Foi no ambiente que descrevi em baixo que, no passado dia 4, quando me sentei no banco dos réus, deparei com uma surpresa.

O magistrado do Ministério Público que desde o início acompanhou o meu julgamento (cf. aqui) não estava presente, e tinha sido substituído por um colega (*).

Inicialmente, não dei grande importância ao assunto. Talvez o impedimento fosse temporário, se calhar até tinha metido férias porque essa semana tinha um feriado pelo meio (1º de Maio). Hoje, não estou tão certo.

Aquele magistrado é que assistiu à parte substancial do julgamento e aos depoimentos das testemunhas cruciais, na realidade foi ele que colocou as questões mais embaraçantes à Acusação no sentido de apurar a verdade dos factos que precederam e justificaram o meu comentário televisivo.

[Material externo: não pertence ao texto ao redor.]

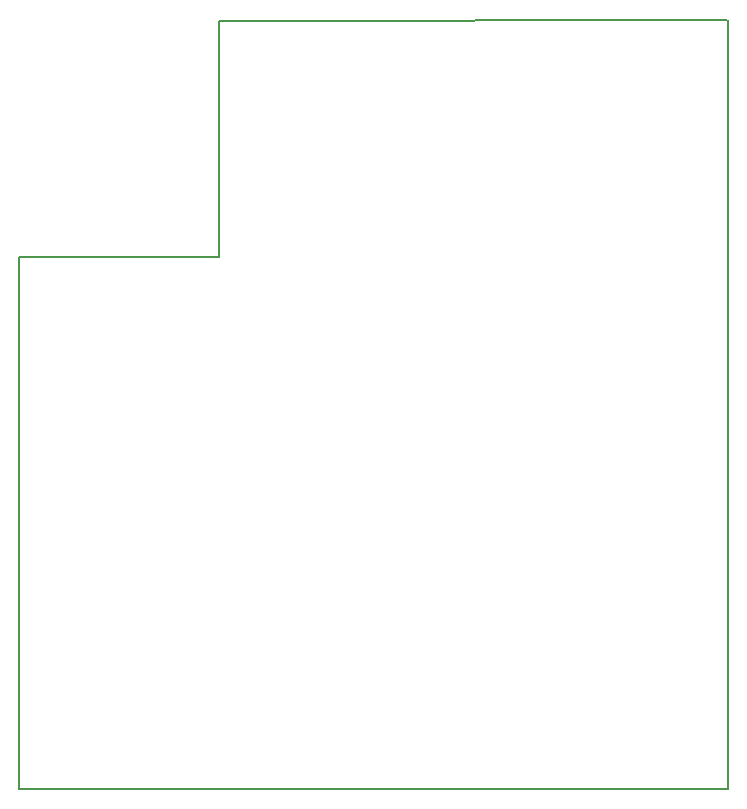
<source format=gm1>
G04*
G04 #@! TF.GenerationSoftware,Altium Limited,Altium Designer,24.1.2 (44)*
G04*
G04 Layer_Color=16711935*
%FSLAX25Y25*%
%MOIN*%
G70*
G04*
G04 #@! TF.SameCoordinates,9647829F-9D65-4518-952E-74710912C15A*
G04*
G04*
G04 #@! TF.FilePolarity,Positive*
G04*
G01*
G75*
%ADD84C,0.00600*%
%ADD85C,0.00598*%
D84*
X0Y0D02*
X236200D01*
X236500D02*
Y256260D01*
X0Y0D02*
Y177200D01*
D85*
X66900Y255940D02*
X236200Y256260D01*
X66900Y177200D02*
Y255940D01*
X0Y177200D02*
X66900D01*
M02*

</source>
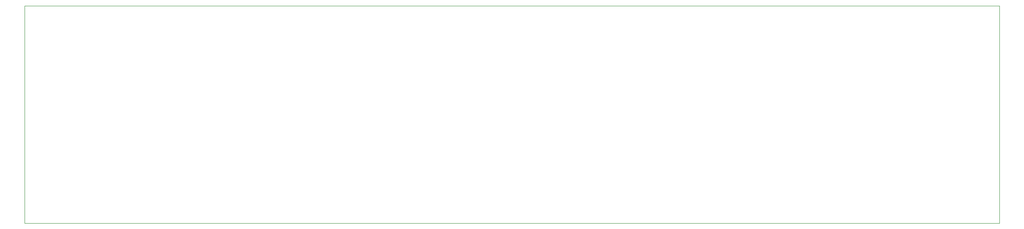
<source format=gbr>
%TF.GenerationSoftware,KiCad,Pcbnew,(6.0.0)*%
%TF.CreationDate,2022-07-31T17:52:24+01:00*%
%TF.ProjectId,Lynx AMP,4c796e78-2041-44d5-902e-6b696361645f,rev?*%
%TF.SameCoordinates,Original*%
%TF.FileFunction,Profile,NP*%
%FSLAX46Y46*%
G04 Gerber Fmt 4.6, Leading zero omitted, Abs format (unit mm)*
G04 Created by KiCad (PCBNEW (6.0.0)) date 2022-07-31 17:52:24*
%MOMM*%
%LPD*%
G01*
G04 APERTURE LIST*
%TA.AperFunction,Profile*%
%ADD10C,0.100000*%
%TD*%
G04 APERTURE END LIST*
D10*
X229400000Y-146575000D02*
X31405000Y-146575000D01*
X31405000Y-146575000D02*
X31405000Y-102270000D01*
X31405000Y-102270000D02*
X229400000Y-102270000D01*
X229400000Y-102270000D02*
X229400000Y-146575000D01*
M02*

</source>
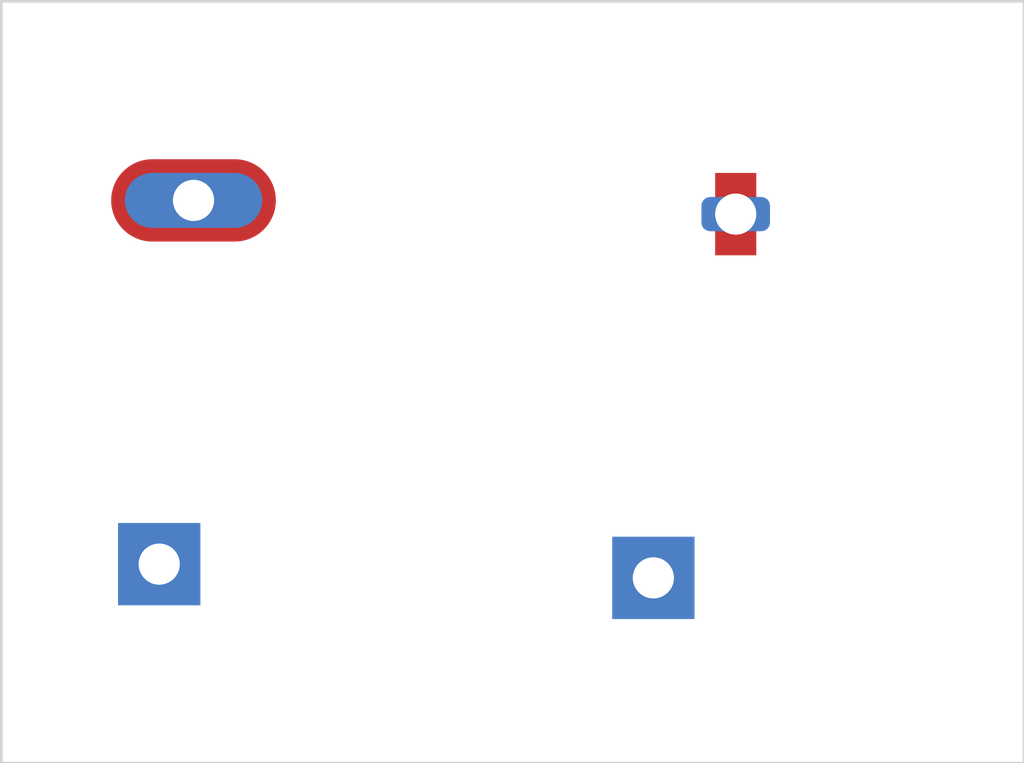
<source format=kicad_pcb>
(kicad_pcb
	(version 20240922)
	(generator "pcbnew")
	(generator_version "8.99")
	(general
		(thickness 1.6)
		(legacy_teardrops no)
	)
	(paper "A4")
	(layers
		(0 "F.Cu" signal "Top Layer")
		(4 "In1.Cu" signal "Inner 1")
		(6 "In2.Cu" signal "Inner 2")
		(2 "B.Cu" signal "Bottom Layer")
		(13 "F.Paste" user "Top Paste")
		(15 "B.Paste" user "Bottom Paste")
		(5 "F.SilkS" user "Top Overlay")
		(7 "B.SilkS" user "Bottom Overlay")
		(1 "F.Mask" user "Top Solder")
		(3 "B.Mask" user "Bottom Solder")
		(17 "Dwgs.User" user "Mechanical 10")
		(23 "Eco2.User" user "Mechanical 11")
		(35 "F.Fab" user "Mechanical 12")
		(33 "B.Fab" user "Mechanical 13")
		(39 "User.1" auxiliary "Mechanical 1")
		(41 "User.2" auxiliary "Mechanical 2")
		(43 "User.3" auxiliary "Mechanical 3")
		(45 "User.4" auxiliary "Mechanical 4")
		(47 "User.5" auxiliary "Mechanical 5")
		(49 "User.6" auxiliary "Mechanical 6")
		(51 "User.7" auxiliary "Mechanical 7")
		(53 "User.8" auxiliary "Mechanical 8")
		(55 "User.9" auxiliary "Mechanical 9")
	)
	(setup
		(pad_to_mask_clearance 0.1016)
		(allow_soldermask_bridges_in_footprints no)
		(tenting front back)
		(aux_axis_origin 139.0396 112.0521)
		(grid_origin 139.0396 112.0521)
		(pcbplotparams
			(layerselection 0x55555555_5755f5ff)
			(plot_on_all_layers_selection 0x00000000_00000000)
			(disableapertmacros no)
			(usegerberextensions no)
			(usegerberattributes yes)
			(usegerberadvancedattributes yes)
			(creategerberjobfile yes)
			(dashed_line_dash_ratio 12.000000)
			(dashed_line_gap_ratio 3.000000)
			(svgprecision 4)
			(plotframeref no)
			(mode 1)
			(useauxorigin no)
			(hpglpennumber 1)
			(hpglpenspeed 20)
			(hpglpendiameter 15.000000)
			(pdf_front_fp_property_popups yes)
			(pdf_back_fp_property_popups yes)
			(pdf_metadata yes)
			(dxfpolygonmode yes)
			(dxfimperialunits yes)
			(dxfusepcbnewfont yes)
			(psnegative no)
			(psa4output no)
			(plotinvisibletext no)
			(sketchpadsonfab no)
			(plotpadnumbers no)
			(hidednponfab no)
			(sketchdnponfab yes)
			(crossoutdnponfab yes)
			(subtractmaskfromsilk no)
			(outputformat 1)
			(mirror no)
			(drillshape 1)
			(scaleselection 1)
			(outputdirectory "")
		)
	)
	(net 0 "")
	(footprint (layer "F.Cu") (at 141.9606 108.3691))
	(footprint (layer "F.Cu") (at 142.5956 101.6381))
	(footprint (layer "F.Cu") (at 152.6286 101.8921))
	(footprint (layer "F.Cu") (at 151.1046 108.6231))
	(gr_line
		(start 139.0396 97.9551)
		(end 157.9626 97.9551)
		(stroke
			(width 0.05)
			(type solid)
		)
		(layer "Edge.Cuts")
		(uuid "7f359d64-fc9d-4484-affe-7274dc9c796a")
	)
	(gr_line
		(start 157.9626 97.9551)
		(end 157.9626 112.0521)
		(stroke
			(width 0.05)
			(type solid)
		)
		(layer "Edge.Cuts")
		(uuid "9397ce7a-881e-4b3c-8637-a18786cf258d")
	)
	(gr_line
		(start 139.0396 112.0521)
		(end 139.0396 97.9551)
		(stroke
			(width 0.05)
			(type solid)
		)
		(layer "Edge.Cuts")
		(uuid "94f1cdaa-ec15-4a20-81c7-47a914486f88")
	)
	(gr_line
		(start 157.9626 112.0521)
		(end 139.0396 112.0521)
		(stroke
			(width 0.05)
			(type solid)
		)
		(layer "Edge.Cuts")
		(uuid "a24d3f7f-d3ee-4409-bc2f-902308d58680")
	)
	(gr_line
		(start 157.9626 112.0521)
		(end 157.9626 97.9551)
		(stroke
			(width 0.05)
			(type solid)
		)
		(layer "User.1")
		(uuid "27ae6dc5-e739-4845-b01a-2a7ab8e68ae6")
	)
	(gr_line
		(start 139.0396 112.0521)
		(end 139.0396 97.9551)
		(stroke
			(width 0.05)
			(type solid)
		)
		(layer "User.1")
		(uuid "7327172a-6e40-4311-b4ec-5c56e217b331")
	)
	(gr_line
		(start 139.0396 97.9551)
		(end 157.9626 97.9551)
		(stroke
			(width 0.05)
			(type solid)
		)
		(layer "User.1")
		(uuid "a7cbbedd-4d3f-47f7-8a32-77b448493a5f")
	)
	(gr_line
		(start 139.0396 112.0521)
		(end 157.9626 112.0521)
		(stroke
			(width 0.05)
			(type solid)
		)
		(layer "User.1")
		(uuid "b421b53f-7d4f-4aa0-9ae4-d1e8186eb79c")
	)
	(embedded_fonts no)
)

</source>
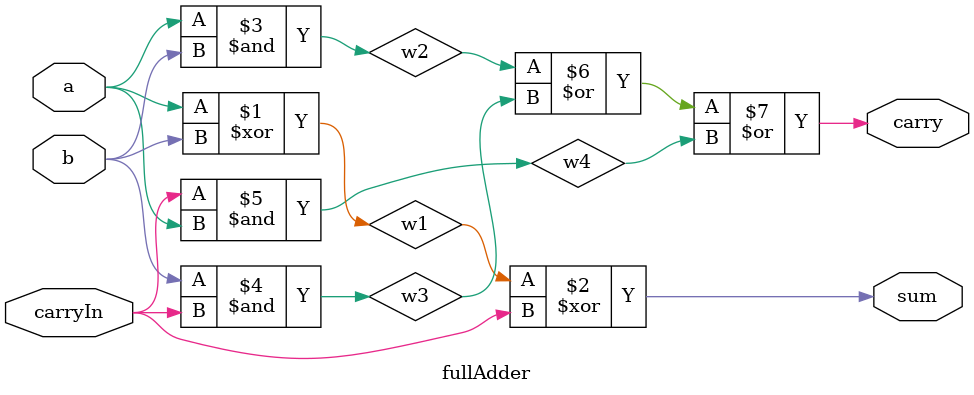
<source format=sv>


module fullAdder ( 		// defining data inputs and outputs
	input wire a, 		// input data
	input wire b,
	input wire carryIn,
    output wire sum,
    output wire carry
);

    wire w1, w2, w3, w4;	// connective wires

    xor(w1, a, b);		// finding the sum from a, b, and our carry in	
    xor(sum, w1, carryIn);	// xor used in lieu of AND, OR, & NOT for clarity

    and(w2, a, b);		//parameters needed to obtain carry out
    and(w3, b, carryIn);
    and(w4, carryIn, a);	

    or (carry, w2, w3, w4);	// calculating the carry out
    
endmodule

</source>
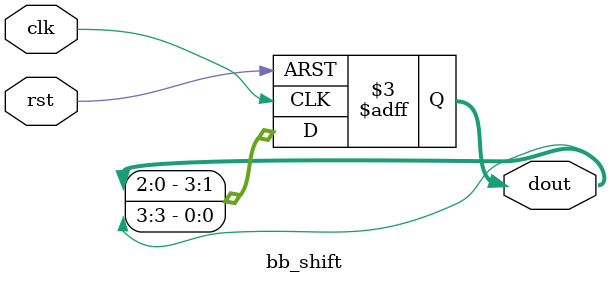
<source format=v>
module bb_shift(clk,rst,dout);
  input   clk;
  input   rst;
  output [3:0] dout;
  reg    [3:0] dout = 4'h1; // power-up value

  always @(posedge clk or posedge rst)
  begin
  if (rst)
    dout <= 4'h1; // asynchronous reset value
  else
    dout <= { dout[2:0], dout[3] };
  end

endmodule

</source>
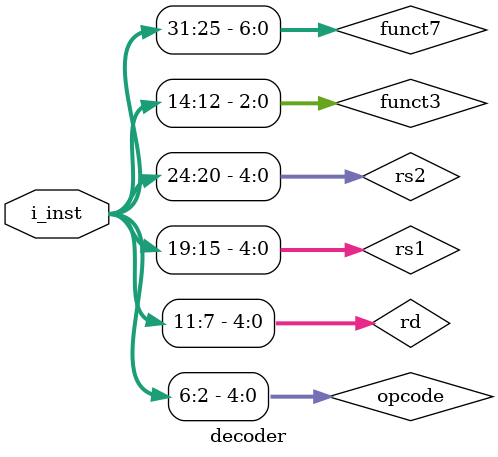
<source format=v>
module decoder (
    input wire [31:0] i_inst
);
    wire [4:0] opcode = i_inst[6:2];
    wire [4:0] rd = i_inst[11:7];
    wire [4:0] rs1 = i_inst[19:15];
    wire [4:0] rs2 = i_inst[24:20];
    wire [2:0] funct3 = i_inst[14:12];
    wire [6:0] funct7 = i_inst[31:25];

    wire op_load     = opcode == 5'b00000;
    wire op_misc_mem = opcode == 5'b00011;
    wire op_op_imm   = opcode == 5'b00100;
    wire op_auipc    = opcode == 5'b00101;
    wire op_op_imm32 = opcode == 5'b00110;
    wire op_store    = opcode == 5'b01000;
    wire op_amo      = opcode == 5'b01011;
    wire op_op       = opcode == 5'b01100;
    wire op_lui      = opcode == 5'b01101;
    wire op_op_32    = opcode == 5'b01110;
    wire op_branch   = opcode == 5'b11000;
    wire op_jalr     = opcode == 5'b11001;
    wire op_jal      = opcode == 5'b11011;
    wire op_system   = opcode == 5'b11100;
endmodule

</source>
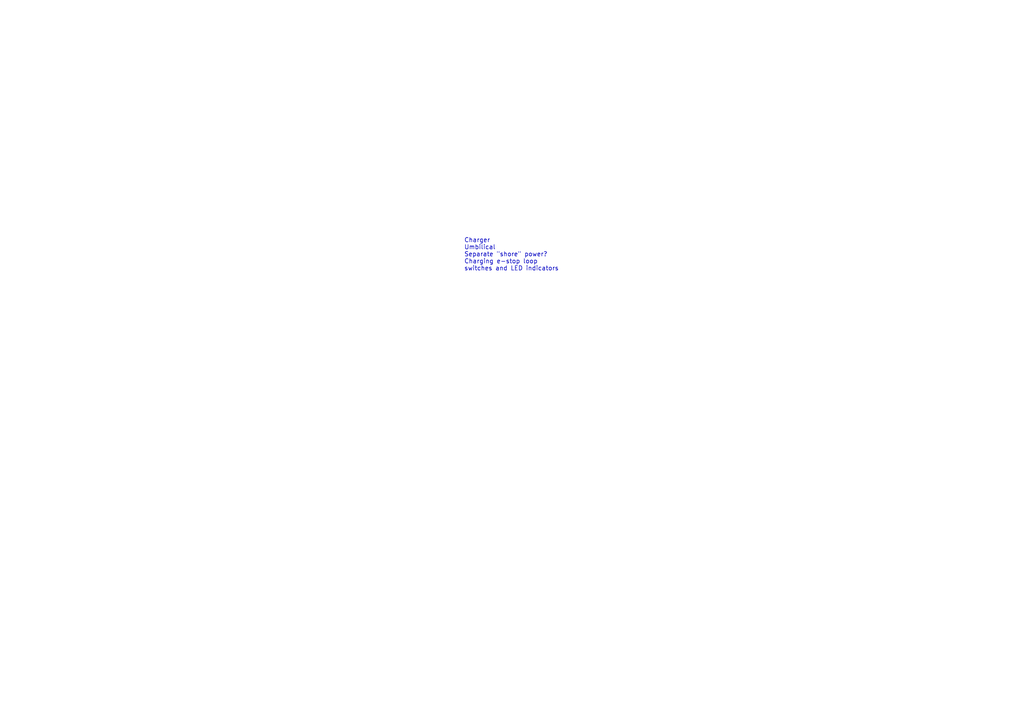
<source format=kicad_sch>
(kicad_sch (version 20230121) (generator eeschema)

  (uuid e263ed08-3e97-4ffa-9e52-34c71f4bd371)

  (paper "A4")

  (title_block
    (title "LOOM - CHARGING CART")
  )

  


  (text "Charger\nUmbilical\nSeparate \"shore\" power?\nCharging e-stop loop\nswitches and LED indicators"
    (at 134.62 78.74 0)
    (effects (font (size 1.27 1.27)) (justify left bottom))
    (uuid 0592d6a6-62f0-4367-9314-35a44404b5cd)
  )
)

</source>
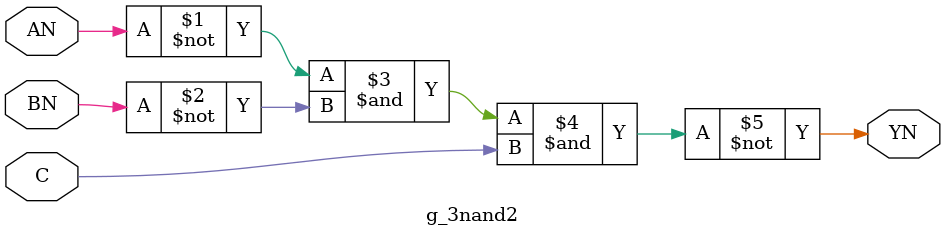
<source format=v>
module g_3nand2 (YN, AN, BN, C);

   input AN, BN, C;
   output YN;

   nand (YN, ~AN, ~BN, C);

endmodule // g_3nand2

</source>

Eu espero que ele esteja de volta na próxima sessão, que será provavelmente a última, e onde serão produzidas as alegações finais - a fase final do julgamento onde as diferentes partes (acusação particular, MP e defesa) pedem a condenação ou a absolvição do réu.

E se não estiver?

Se não estiver, eu vou ter de comentar.

E não será bom.


(*) Não os menciono pelo nome porque não sei os nomes nem de um nem de outro nem, por enquanto, quero saber. Nenhum deles é o magistrado que produziu a acusação. Este último chama-se António Prado e Castro.